Results
=======

This pipeline outlines the key stages for analyzing all-to-all interactome sequencing data, focusing on the steps that lead to the final results of RNA-DNA contact pairs, RNA annotation, and significant peaks of chromatin-interacting RNAs.

1. Input and Preprocessing
--------------------------
* Read input data (FASTQ files) and validate sample information
* Perform quality control with FASTQC

2. Deduplication (optional)
---------------------------
* Remove duplicate reads using tools like:

  - fastq-dupaway
  - fastuniq
  - clumpify

3. Trimming
-----------
* Trim low-quality bases and adapters using tools like:

  - fastp
  - Trimmomatic
  - BBduk
  - cutadapt

4. Bridge Processing (for specific experiment types)
----------------------------------------------------
* For experiments like GRID-seq, RADICL-seq, iMARGI, etc., process the bridge sequences that connect RNA and DNA parts
* Use tools like BBMerge or PEAR to merge paired-end reads
* Separate RNA and DNA parts based on the bridge sequence

5. Alignment
------------
* Align RNA and DNA reads to the reference genome using tools like:

  - HISAT2
  - STAR
  - Bowtie2

6. Post-alignment Processing
----------------------------
* Filter aligned reads for uniqueness and mismatches
* Convert BAM files to BED format

7. Contact Generation
---------------------
* Join RNA and DNA parts to create raw contacts
* Perform strand detection and correction

8. CIGAR Filtering (optional)
-----------------------------
* Filter contacts based on CIGAR strings to improve quality

9. Merging Replicates
---------------------
* Combine data from replicate experiments

10. Chromosome Splitting (optional)
-----------------------------------
* Split data by chromosomes for parallel processing

11. Annotation and Voting
-------------------------
* Annotate RNA parts of contacts using reference annotation
* Perform voting to resolve conflicting annotations

12. Background Model Generation
-------------------------------
* Create a background model for normalization

13. Normalization
-----------------
* Normalize raw contacts using the background model
* Perform additional normalization steps (N2, scaling)
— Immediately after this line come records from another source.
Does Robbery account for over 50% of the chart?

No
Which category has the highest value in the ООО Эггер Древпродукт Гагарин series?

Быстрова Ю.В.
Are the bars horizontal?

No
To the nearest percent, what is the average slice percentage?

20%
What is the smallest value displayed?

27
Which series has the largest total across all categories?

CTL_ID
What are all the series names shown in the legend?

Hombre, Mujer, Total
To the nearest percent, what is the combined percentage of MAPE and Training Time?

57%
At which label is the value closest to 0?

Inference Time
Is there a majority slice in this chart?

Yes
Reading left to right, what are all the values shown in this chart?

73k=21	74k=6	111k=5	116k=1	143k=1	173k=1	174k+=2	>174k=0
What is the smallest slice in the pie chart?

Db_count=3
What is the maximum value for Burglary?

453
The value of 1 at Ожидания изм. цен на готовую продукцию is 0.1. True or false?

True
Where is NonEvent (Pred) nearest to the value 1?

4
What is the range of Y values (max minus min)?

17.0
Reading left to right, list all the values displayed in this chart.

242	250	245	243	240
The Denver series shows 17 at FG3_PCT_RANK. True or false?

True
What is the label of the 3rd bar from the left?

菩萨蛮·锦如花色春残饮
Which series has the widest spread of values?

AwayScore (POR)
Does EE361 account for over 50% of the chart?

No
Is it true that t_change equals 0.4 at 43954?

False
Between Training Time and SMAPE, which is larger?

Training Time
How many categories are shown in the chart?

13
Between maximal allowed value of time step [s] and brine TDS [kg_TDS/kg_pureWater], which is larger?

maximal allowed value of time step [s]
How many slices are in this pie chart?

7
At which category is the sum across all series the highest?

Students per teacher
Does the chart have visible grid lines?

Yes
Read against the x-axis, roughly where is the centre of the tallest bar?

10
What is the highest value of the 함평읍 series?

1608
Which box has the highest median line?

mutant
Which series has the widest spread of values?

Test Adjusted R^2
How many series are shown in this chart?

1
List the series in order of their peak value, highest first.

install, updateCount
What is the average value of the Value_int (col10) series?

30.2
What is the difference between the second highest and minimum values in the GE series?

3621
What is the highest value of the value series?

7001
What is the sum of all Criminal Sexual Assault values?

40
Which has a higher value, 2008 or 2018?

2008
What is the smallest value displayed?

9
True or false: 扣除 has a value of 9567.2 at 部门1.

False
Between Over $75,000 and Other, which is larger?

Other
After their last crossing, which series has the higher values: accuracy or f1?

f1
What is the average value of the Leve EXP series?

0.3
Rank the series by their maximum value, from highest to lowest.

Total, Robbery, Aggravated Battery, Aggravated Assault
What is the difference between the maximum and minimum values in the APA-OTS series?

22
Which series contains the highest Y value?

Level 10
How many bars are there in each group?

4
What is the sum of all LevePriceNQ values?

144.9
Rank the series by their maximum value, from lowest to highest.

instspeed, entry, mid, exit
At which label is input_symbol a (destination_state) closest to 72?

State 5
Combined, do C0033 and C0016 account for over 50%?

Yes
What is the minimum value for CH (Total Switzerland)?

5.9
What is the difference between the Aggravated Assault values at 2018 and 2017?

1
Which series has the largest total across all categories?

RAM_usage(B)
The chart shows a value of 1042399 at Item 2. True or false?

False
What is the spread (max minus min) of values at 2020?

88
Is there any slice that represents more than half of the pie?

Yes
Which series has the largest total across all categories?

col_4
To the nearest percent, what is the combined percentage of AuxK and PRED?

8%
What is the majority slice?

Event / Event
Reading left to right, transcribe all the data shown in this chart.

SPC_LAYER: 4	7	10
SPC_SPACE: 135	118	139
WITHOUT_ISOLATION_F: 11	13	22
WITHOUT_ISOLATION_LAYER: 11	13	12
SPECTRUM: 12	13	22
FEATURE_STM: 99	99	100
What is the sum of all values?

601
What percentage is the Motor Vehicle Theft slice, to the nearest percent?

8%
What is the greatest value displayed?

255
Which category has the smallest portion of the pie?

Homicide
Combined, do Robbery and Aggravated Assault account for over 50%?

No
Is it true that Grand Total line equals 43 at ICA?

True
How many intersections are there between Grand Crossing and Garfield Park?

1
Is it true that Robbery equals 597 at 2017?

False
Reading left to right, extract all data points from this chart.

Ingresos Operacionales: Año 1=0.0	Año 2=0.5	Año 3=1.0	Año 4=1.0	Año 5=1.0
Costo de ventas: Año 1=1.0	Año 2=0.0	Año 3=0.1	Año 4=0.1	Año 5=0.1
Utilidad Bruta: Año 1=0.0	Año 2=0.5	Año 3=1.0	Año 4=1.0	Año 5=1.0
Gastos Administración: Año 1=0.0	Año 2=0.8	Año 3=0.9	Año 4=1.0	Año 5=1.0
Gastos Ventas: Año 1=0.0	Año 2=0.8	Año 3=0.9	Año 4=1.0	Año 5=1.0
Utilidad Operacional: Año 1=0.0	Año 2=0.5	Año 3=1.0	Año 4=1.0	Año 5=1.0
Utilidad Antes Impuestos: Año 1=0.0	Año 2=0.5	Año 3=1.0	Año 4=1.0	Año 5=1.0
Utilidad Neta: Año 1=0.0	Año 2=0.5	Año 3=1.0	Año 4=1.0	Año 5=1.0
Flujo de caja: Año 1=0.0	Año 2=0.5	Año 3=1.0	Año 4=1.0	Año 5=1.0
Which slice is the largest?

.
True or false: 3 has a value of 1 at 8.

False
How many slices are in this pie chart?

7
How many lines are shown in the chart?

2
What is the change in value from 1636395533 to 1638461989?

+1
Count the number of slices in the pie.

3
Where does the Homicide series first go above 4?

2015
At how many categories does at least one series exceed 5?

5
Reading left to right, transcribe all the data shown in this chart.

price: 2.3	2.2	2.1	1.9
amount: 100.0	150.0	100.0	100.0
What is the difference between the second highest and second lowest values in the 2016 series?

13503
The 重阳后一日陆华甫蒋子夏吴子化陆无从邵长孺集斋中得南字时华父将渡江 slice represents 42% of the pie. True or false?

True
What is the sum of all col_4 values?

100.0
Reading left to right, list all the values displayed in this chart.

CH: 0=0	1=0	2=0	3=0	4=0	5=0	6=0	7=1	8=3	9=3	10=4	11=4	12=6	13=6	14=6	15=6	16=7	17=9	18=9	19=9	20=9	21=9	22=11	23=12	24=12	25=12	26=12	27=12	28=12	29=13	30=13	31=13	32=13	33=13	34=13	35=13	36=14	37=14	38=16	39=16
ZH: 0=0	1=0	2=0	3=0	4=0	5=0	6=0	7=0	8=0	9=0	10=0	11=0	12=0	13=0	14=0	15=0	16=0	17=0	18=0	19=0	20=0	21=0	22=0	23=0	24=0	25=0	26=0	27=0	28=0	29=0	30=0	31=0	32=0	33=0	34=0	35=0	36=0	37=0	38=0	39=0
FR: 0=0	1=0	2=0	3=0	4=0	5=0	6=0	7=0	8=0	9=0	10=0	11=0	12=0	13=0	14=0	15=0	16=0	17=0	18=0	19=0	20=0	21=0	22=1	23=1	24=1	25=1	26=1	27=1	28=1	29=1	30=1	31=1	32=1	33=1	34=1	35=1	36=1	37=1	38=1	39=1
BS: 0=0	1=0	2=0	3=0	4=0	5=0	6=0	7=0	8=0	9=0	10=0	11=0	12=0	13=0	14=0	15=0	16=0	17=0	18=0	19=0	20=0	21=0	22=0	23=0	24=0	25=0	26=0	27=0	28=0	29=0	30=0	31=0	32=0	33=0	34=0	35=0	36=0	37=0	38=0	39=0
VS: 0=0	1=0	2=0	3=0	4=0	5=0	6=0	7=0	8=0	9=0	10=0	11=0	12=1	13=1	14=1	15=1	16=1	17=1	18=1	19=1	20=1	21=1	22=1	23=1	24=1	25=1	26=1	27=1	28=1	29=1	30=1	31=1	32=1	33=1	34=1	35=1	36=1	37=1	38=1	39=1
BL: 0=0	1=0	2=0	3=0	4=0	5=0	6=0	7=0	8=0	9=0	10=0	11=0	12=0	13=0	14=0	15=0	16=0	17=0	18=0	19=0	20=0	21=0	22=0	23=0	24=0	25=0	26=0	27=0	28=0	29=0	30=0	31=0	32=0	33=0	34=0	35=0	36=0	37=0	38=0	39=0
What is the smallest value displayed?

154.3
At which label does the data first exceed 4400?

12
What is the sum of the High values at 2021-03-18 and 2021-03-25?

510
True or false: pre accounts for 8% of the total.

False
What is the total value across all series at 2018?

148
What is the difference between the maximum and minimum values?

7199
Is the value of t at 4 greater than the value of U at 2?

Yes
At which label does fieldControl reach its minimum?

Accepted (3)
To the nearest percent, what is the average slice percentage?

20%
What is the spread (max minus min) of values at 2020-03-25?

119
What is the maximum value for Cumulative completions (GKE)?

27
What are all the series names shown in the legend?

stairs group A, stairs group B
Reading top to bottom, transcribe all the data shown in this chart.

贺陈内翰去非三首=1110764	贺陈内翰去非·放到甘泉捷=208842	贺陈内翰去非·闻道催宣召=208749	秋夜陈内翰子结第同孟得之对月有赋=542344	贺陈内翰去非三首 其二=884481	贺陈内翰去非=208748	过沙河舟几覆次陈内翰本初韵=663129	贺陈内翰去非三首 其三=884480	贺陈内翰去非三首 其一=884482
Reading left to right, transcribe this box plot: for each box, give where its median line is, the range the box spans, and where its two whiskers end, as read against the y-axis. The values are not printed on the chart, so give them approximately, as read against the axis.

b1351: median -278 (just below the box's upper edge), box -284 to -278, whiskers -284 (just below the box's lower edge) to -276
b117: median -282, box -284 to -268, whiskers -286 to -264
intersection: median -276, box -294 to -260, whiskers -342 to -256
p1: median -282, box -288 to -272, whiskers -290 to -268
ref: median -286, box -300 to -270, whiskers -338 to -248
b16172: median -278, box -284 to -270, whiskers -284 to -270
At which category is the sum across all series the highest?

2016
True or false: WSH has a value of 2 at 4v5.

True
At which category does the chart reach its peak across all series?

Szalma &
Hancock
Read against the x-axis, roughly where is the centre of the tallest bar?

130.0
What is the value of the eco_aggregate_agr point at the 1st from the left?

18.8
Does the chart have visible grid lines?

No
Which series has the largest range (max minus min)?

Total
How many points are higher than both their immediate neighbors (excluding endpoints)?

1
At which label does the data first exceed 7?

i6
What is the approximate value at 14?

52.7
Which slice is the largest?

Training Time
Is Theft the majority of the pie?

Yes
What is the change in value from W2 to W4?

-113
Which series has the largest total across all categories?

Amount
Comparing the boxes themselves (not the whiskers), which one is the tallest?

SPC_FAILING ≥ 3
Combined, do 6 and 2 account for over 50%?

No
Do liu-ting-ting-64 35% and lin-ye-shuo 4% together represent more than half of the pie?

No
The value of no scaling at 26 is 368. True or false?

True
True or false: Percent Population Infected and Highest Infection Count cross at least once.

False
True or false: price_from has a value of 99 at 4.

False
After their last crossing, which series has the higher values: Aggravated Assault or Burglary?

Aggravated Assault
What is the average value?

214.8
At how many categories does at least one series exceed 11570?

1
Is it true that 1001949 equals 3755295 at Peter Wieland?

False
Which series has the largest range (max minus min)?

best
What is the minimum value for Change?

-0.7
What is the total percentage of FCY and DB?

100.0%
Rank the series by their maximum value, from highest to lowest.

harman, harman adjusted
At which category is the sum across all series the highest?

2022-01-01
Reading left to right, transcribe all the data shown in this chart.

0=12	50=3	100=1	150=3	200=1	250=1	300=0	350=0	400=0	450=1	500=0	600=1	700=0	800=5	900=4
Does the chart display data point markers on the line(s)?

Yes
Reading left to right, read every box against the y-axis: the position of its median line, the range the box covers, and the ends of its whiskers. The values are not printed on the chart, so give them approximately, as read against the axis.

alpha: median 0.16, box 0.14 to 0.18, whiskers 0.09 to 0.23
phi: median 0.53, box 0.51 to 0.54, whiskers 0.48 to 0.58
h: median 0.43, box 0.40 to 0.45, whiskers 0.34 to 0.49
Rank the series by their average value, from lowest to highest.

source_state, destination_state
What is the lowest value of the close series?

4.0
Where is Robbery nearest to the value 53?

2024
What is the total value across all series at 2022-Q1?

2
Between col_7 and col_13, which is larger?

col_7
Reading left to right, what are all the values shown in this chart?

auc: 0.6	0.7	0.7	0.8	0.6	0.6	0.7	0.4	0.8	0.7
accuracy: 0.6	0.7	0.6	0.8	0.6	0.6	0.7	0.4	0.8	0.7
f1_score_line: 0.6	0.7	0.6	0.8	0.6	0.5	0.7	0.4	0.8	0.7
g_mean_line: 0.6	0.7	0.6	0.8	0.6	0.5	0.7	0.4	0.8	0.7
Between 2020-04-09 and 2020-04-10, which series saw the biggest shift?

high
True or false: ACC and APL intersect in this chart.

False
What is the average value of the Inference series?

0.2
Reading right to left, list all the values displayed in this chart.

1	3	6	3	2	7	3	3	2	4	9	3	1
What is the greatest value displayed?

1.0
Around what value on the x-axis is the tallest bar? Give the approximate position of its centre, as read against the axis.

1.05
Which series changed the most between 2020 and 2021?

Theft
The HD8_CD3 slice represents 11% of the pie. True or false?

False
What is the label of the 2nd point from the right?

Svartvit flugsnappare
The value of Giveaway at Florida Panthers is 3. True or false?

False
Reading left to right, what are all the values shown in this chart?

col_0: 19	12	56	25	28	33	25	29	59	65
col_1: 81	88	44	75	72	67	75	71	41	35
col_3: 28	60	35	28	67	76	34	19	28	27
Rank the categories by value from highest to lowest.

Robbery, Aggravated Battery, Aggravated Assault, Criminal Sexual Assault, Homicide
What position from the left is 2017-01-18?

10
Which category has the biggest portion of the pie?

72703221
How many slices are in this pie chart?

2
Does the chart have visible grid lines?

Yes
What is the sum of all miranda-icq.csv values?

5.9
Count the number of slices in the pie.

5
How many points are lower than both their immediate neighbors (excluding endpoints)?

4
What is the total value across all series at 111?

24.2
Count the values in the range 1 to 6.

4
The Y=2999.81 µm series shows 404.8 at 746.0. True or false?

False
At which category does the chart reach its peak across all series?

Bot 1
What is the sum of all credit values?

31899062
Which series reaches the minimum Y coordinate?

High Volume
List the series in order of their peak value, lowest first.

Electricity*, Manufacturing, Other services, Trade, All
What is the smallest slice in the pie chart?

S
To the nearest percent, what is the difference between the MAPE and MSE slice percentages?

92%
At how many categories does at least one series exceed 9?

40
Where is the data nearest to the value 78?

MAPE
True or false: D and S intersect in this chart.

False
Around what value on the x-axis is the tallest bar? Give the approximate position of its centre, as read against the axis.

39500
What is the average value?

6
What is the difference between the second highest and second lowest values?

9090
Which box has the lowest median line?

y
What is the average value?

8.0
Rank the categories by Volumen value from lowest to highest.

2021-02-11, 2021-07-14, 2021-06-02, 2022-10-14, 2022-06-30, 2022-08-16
14. Peak Calling (for One-to-All experiments)
---------------------------------------------
* Use MACS2 to call significant peaks of chromatin-interacting RNAs

15. Statistics and Visualization
--------------------------------
* Generate statistics at various stages of the pipeline
* Create plots and visualizations of the results

16. MultiQC Report
------------------
* Compile a comprehensive quality control report using MultiQC

Main Results
------------
The main results of this pipeline are:

1. Pairs of RNA and DNA contacts, stored in tab-separated files
2. Annotation of the RNA parts of the contacts
3. Significant peaks of chromatin-interacting RNAs (for One-to-All experiments)
4. Various statistics and quality control metrics throughout the process

Note: This pipeline is flexible and can handle different types of all-to-all interactome sequencing data, with options to customize the workflow based on the specific experiment type and analysis requirements.